# GIVEN DATA:
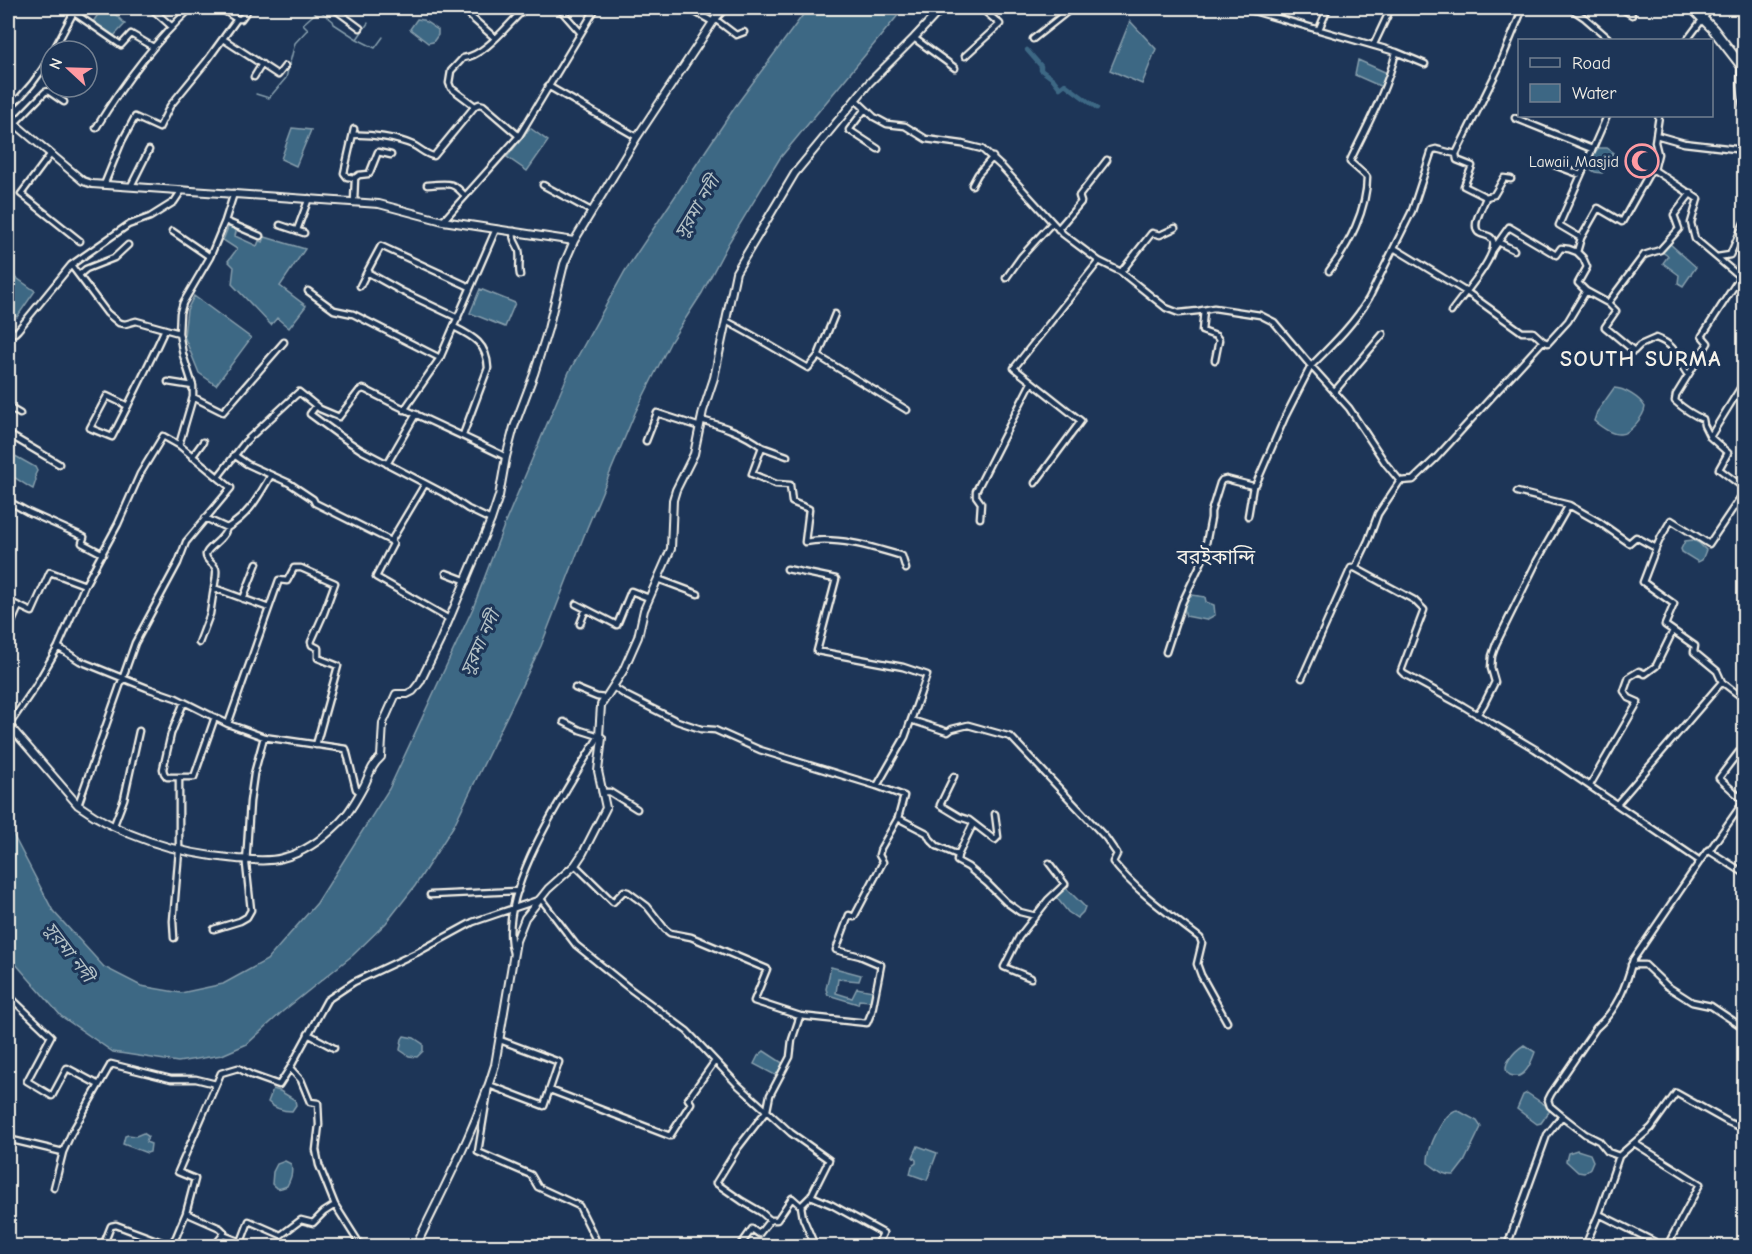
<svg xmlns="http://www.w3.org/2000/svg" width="1752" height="1254" font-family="'Comic Neue','Noto Sans Bengali',sans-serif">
<rect width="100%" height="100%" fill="#1d3557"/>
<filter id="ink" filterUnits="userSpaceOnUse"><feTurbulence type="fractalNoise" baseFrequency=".0167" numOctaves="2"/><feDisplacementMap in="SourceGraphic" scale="12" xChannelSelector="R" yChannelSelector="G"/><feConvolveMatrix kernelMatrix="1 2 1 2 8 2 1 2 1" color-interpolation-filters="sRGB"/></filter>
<g filter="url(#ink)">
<path fill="#3d6784" stroke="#869eac" stroke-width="1.5" d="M102,8L116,15L125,24L113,37L93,22Z
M808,8H904L780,158L729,242L702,293L671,341L635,413L587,528L541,646L453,827L415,886L386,923L353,955L282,1012L247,1044L222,1055L178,1062L113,1052L61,1016L8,955V825L53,911L104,967L141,986L181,993L223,984L267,960L317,903L389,789L473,608L505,523L569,372L625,271L737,104Z
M417,19L423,20L438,30V35L433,42L428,43L410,29Z
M1130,21L1156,49L1142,84L1110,70Z
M1358,60L1387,73L1382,87L1355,75Z
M292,128L311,130L296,166L281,159Z
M530,128L548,141L527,171L507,157Z
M1599,148H1607L1613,152L1608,168L1602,173L1595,172L1590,169C1588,161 1592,153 1599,148Z
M229,225L237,228L235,236L257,246L259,241L263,242L265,237L305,249L280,286L306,306L289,328L277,318L271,325L232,284L234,267L228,261L237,249L223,240Z
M1669,243L1696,267L1683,286L1678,283L1679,275L1663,263L1668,256L1662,252Z
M8,272L35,291L17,317L8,310Z
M480,289L515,303L505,327L470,313Z
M194,296L251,338L216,385L199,373L184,336L187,310Z
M1614,388C1624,388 1640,398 1645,407C1644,416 1630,434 1620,434C1612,435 1600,426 1594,421L1597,412Z
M8,452L35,467L37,471L35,475L36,480L33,489C23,484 17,478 8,474Z
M1693,540L1699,543L1706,550L1702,560L1698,562L1682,552L1681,549L1685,541Z
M1192,595L1205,597L1206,602L1214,605L1215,615L1206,620L1186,616C1183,608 1184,599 1192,595Z
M1064,886L1085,907L1083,912L1077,918L1068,912L1056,897Z
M831,967L861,975L859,981L838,979L836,993L852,998L857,988L873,991L871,1001L859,1000L858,1004L828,995L826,989Z
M404,1036L414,1038L423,1044V1051L417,1057L409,1056L400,1050L402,1039Z
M1524,1045L1535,1052C1532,1060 1528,1072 1519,1076C1516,1077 1513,1076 1510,1075C1498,1067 1516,1050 1524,1045Z
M764,1051L784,1064L777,1076L754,1064L758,1056Z
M273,1089L280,1091L295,1100L296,1105L292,1111C283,1111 275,1109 268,1102Z
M1527,1093L1551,1109L1541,1123L1537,1124L1517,1109L1523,1095Z
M1457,1110L1477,1121L1481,1127L1464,1162L1454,1175C1443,1176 1437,1169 1428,1163C1427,1149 1443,1113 1457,1110Z
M143,1133L148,1136L146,1142L151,1144L150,1152L147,1153L123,1144L125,1136L128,1135L136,1136Z
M918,1146L937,1153L927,1180L910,1174L912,1166L916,1163V1160L913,1157Z
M1577,1150L1590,1154L1593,1161L1590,1168L1584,1173L1578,1172L1566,1161L1568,1153Z
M285,1161L291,1164C293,1173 291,1178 287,1186C280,1189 277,1190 272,1184L273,1172L277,1164Z"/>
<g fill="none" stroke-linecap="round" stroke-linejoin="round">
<path stroke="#869eac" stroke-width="1.5" d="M368,23L357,39L375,48L383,37
M256,94L269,98L286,78L295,43L308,29L303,24L319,10L333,21L334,24L357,39"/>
<path stroke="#3d6784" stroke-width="4.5" d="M1027,50L1041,66V70L1053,79L1060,88L1065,84L1097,108"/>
<defs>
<path id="minor" d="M151,8L171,26
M220,8L237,19
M333,8L360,28
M377,8H378
M475,8L470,13L471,17L495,38
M559,8L580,32
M688,8L713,22
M1243,8L1396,52C1387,89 1368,124 1351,159L1350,162L1367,177C1367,210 1349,245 1329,271
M1570,8L1585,18L1608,38
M1621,8L1632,15
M73,12L121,45L131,34L153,47
M715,19L736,35L744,32
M1319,29L1328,8
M914,38L955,68
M223,39L278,75L285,66
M1033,39L1072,8
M1687,40L1711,8
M1374,44L1391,8
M53,51L76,8
M1396,52L1425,64
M965,56L1000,24L981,8
M1744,62L1741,64C1740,80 1741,97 1744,112
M254,77L262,64
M548,86L637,137
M856,100L874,117L887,124L905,126L926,139L962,144L982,149L1003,168L1063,234L1099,261L1121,272L1166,308L1179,313L1198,311L1214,308L1260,315L1274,322L1311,366C1332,345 1354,324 1369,298L1412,211L1432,150L1436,149L1456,154L1498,69L1523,8
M475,106L451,88L449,83L451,71L463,58C486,56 509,22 526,8
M8,109C26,93 39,77 51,55
M865,109L849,130L878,149
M1607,116L1559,225L1581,238L1577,252L1583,258L1587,267L1578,283L1586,291L1608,303
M1659,116L1655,142L1658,154L1654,170L1698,199L1691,223L1695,239L1740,277L1744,288
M1515,118L1592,149
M14,124L45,92L48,91L64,102
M96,128C123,84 153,43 191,8
M354,129L344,173L347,177L355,178
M353,135C370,134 397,138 413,145C421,149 426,155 434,156L475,106L479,104L483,105L519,136
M1656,135L1684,143L1744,150
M50,155L21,194L80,241
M1554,165L1581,175
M104,185L122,141L135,117L159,128L170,106L206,62L237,19H241L249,8
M427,185C447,184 452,180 465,196
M543,185L591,211
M972,185L978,174L993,157
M131,186L149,150
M1486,197L1494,195L1504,178L1511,179
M354,201L355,178L359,175L368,174L370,172L378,152L391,155
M225,221L260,236
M443,221L519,136L596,8
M280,225L304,233
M1058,229L1081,202L1079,196L1107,160
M297,230L309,198
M172,231L210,257
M514,231C512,240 516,242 519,250C521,258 518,267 520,275
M1581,238L1598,208L1622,222L1650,172L1654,170
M1500,243L1514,250
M1394,248L1468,293L1522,332H1533L1543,341
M1492,251L1509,227L1556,255L1561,248L1569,249L1577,252
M1717,257L1730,255L1744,223
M71,265L107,313L119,323L125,324L136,321L179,333
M367,272L381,246L470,287
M1121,272L1151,234L1152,233L1160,235L1175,228
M79,275L86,269L114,258L128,245
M1006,278L1021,257L1052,223
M360,286L367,272L401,291L458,318
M308,291L334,310L353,314L440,358
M1204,310L1202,331L1216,336L1219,340L1215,360
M1451,312C1460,298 1498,257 1493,241C1491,234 1482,236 1478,232C1471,223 1484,206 1486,197L1464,186L1472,166L1457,160L1456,154
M726,321C755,336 781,352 808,368L818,356L835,314
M454,327C474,337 487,344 488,368L463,435
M8,328L15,333L18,330L71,265L128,225L150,217L174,202L182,190
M818,356L907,410
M1688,375C1675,358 1680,347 1656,338L1640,345L1634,351L1605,327L1616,311L1608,303L1644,255L1660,250L1679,229L1674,215L1691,193
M168,382L193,386
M1744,382L1710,437L1728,453L1719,469L1744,488
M1334,392L1383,334
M193,397L223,412L284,342
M128,406L107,396L90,428L112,437C130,402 148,366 165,329
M316,406L310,414L340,436L361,450L447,495L468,509L491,520
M8,407L20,414
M404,410L440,358L496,229
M701,420C723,426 744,433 762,447L752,474L776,484L790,485L792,502L809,509L805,542C837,536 872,547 902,556L906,569
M8,434L59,464
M1710,437L1704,425L1703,419C1693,415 1684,409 1675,401L1676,395L1708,343L1702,336L1740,277
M646,441L657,413L700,427
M762,447L787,456
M234,455L247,464L289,483L313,499L315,503L391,541L425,484
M192,457L203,442
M387,464L416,414
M218,477L245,442L299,392L320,409L339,417L359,391L363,389L366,390C412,414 460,434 506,457
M1400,481L1413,480L1436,458L1543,341L1548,343L1568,321L1586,291
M1035,483L1081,421L1014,368L1099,261
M1517,492L1569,505L1599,522L1629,543L1636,537L1656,548L1643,582L1674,604L1665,625L1695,646L1694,652L1717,671L1722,682L1744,699
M8,501L28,512L84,537L82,543L103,554
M1248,516L1253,486
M205,518L227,528C250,514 258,497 271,475
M980,518L981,503L976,496V491L1031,383
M391,541L393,544L376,577L449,619
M1656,548L1661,537L1671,520L1709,544L1744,492
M1355,568L1414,600L1424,610L1401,671L1404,674L1463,706L1535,749L1700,861L1708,850L1744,873
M787,569L836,579L817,651L903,667L927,675L905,737L877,786
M446,573L467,581
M658,579L698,594
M214,588C215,582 217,575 216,569C214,563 205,561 206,554C208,547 224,540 227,528
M243,599L257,563
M8,601L19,606
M576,604L617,625L631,591L649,598
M580,624L586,609
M8,631L19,606L32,612L50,572L85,585
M199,643L210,614L214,588L269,608
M58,647L80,661L147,688L176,698L228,724L264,737L346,749L356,789L360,792
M1166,652L1182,603L1203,559L1211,518V512L1220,483L1222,480L1226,479L1253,486L1256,484L1285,417L1311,366L1349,408L1386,464L1400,481
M1302,678L1351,568H1355L1368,541L1378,514L1400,481
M575,688L597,697L605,698
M184,702L171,734L163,769L164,773L167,777H194L215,717
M1477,715L1484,704L1495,682L1491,668L1492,656L1496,644L1537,561L1569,505
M911,720L948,732L952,729L968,725L1011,737L1106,838L1117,854L1113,862C1137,892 1169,914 1200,938L1202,943L1197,964L1201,975L1227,1022
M228,724L279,580L287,581L294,568H301L335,583L324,613L311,642L312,645L318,648V658L338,666L316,745
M9,725L35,687L58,647L85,585L118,524L140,474L163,436L179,445
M954,776L940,805L960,817L969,820L995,840L998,837L995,814
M1590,785L1638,702L1629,698L1624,691L1629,677L1639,671L1645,674L1656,666L1673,631
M602,792H610L637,809
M1617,804L1722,682
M78,805L135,643L178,563L186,542L231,488L179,445L193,397V386L183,355L179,333L180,313L183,303L210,257L225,221L234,193
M898,818L927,833L930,839L937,846L958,855L957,861L968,867L987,883L1006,902L1020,912L1036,916
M114,825L124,799L139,731
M1709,851L1744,801L1719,778L1744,745
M958,855L973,824
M575,865L613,902L624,891L628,892L647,906L665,929L670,933L691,937L767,969L754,1001L800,1016L867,1023L872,1011L881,965L860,956L836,950L849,915L854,917L883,862L879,855L881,848L898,818L904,796L877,786L760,750L715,730L701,729L677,721L627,696L613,687
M430,895L518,891
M214,929L240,921L247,917L251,910L246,864L250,802L254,774L264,737
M174,938L173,921L179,851V778
M513,953C495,893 568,788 599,736L580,730L564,722
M1631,965H1645L1667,986L1692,1002L1711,1006L1741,1026L1744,1023
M1031,978L1004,967L1019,937L1048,900L1065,884L1049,863
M8,995L51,1036L27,1081L52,1096L67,1068L99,1085L111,1064L171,1079H196L216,1084
M308,1034L334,1048
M500,1040L559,1062L544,1106L489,1085L478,1152L531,1175L538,1187L579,1206L595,1238L591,1246
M290,1068L301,1080L310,1102L318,1103L319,1125L316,1150L319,1165L335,1205L361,1246
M550,1090L670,1136L691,1103L688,1099L715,1061
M1562,1116L1585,1134L1599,1141L1608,1152L1619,1156
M8,1139L63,1152
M1634,1143L1700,1184L1667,1246
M54,1188L63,1152L71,1134L99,1085
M811,1196L832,1205L883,1233L877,1246
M335,1205L324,1212L313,1223L301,1220L281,1235L249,1221L241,1242L223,1235L224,1232L220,1228L186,1213L195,1179L178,1172L221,1073L238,1068L251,1075L279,1085L290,1068L327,1000L354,982L416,953L473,922L541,899L576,945L629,988L687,1031L738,1085L791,1133L829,1160L811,1196L801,1206L803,1218L815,1246
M1599,1214L1663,1246
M770,1220L761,1212L742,1201L716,1183L737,1149L767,1110L770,1095L790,1057L792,1040L800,1016
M103,1246L111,1226L116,1225L167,1244H171L176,1237L186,1213
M214,1246L223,1235
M740,1246L752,1229L759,1234L770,1220H777L792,1198L801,1206
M1507,1246L1547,1135L1562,1116L1550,1106L1548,1100L1551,1094L1596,1028C1617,1010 1626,986 1633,960L1700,861
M1585,1246L1599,1214L1619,1156L1651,1128L1676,1093L1728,1122L1744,1129"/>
<path id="tertiary" d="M8,118L83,181L92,184L379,204L443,221L574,241L637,137L715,19L725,8
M8,724L78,805C124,838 180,854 237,859C251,860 269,862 282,858C304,853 324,838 340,822C351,811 358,797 365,784C370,773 372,765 381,757L383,723L396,694H407L413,691L420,682L440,641L491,520L499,496L506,457L514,427L534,374L548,329L564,264L574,241
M416,1246C444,1187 476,1129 495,1065L516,941L525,918L548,889L575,865L583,853L606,808L598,771L602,738L599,736L601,705L623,671L638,637L644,610L671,549L673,500L676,490L694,454L703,411L714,378L736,272L795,173L869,83L914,38L942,8"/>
<path id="trunk" d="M1692,8L1713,29L1744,69"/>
</defs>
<use href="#minor" stroke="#f4f1e8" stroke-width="9"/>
<use href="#tertiary" stroke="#f4f1e8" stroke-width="10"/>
<use href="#trunk" stroke="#f4f1e8" stroke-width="12"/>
<use href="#minor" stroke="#1d3557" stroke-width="4.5"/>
<use href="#tertiary" stroke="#1d3557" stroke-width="6"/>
<use href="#trunk" stroke="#1d3557" stroke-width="8"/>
</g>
</g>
<defs>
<symbol id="mosque-ring" viewBox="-11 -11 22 22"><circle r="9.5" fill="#1d3557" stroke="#ff9aa2" stroke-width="1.5"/><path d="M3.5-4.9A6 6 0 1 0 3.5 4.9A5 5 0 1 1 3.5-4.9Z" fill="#ff9aa2"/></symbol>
</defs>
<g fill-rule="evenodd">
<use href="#mosque-ring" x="1623" y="142" width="38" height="38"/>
</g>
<g text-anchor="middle" stroke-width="6" stroke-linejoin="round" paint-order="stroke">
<g font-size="16" fill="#f4f1e8" stroke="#1d3557" text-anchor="end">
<text x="1619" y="167">Lawaii Masjid</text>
</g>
<g font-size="18" font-style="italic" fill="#b4c1c5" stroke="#1d3557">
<text transform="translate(697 207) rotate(-59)" y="6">সুরমা নদী</text>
<text transform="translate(480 643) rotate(-65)" y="6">সুরমা নদী</text>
<text transform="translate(69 952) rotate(53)" y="6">সুরমা নদী</text>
</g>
<g font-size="20" fill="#f4f1e8" stroke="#1d3557">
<text x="1216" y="564">বরইকান্দি</text>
</g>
<g font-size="22" font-weight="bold" letter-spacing="1.5" fill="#f4f1e8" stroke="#1d3557">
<text x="1641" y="366">SOUTH SURMA</text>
</g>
</g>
<rect width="1752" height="1254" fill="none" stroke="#1d3557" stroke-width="30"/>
<rect x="15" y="15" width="1722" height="1224" fill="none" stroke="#f4f1e8" stroke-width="2" filter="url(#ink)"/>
<rect x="1518" y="39" width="195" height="78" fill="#1d3557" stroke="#738091" stroke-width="1.5"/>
<rect x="1530" y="58" width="30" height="9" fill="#1d3557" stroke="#738091" stroke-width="1.5"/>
<text x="1572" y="69" font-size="18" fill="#f4f1e8">Road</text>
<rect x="1530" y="84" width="30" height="18" fill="#3d6784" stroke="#738091" stroke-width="1.5"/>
<text x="1572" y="99" font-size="18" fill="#f4f1e8">Water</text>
<g transform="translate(69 69) rotate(292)"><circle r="28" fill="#1d3557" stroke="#738091" stroke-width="1.5"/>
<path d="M0-4.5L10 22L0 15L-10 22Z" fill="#ff9aa2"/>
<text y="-9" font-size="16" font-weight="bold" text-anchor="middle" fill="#f4f1e8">N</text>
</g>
</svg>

# WHAT TO DO:
Please give, as a single number with nothing added, the count of lines in the records that contain the word "middle".

# THE COMPLETED TASK:
2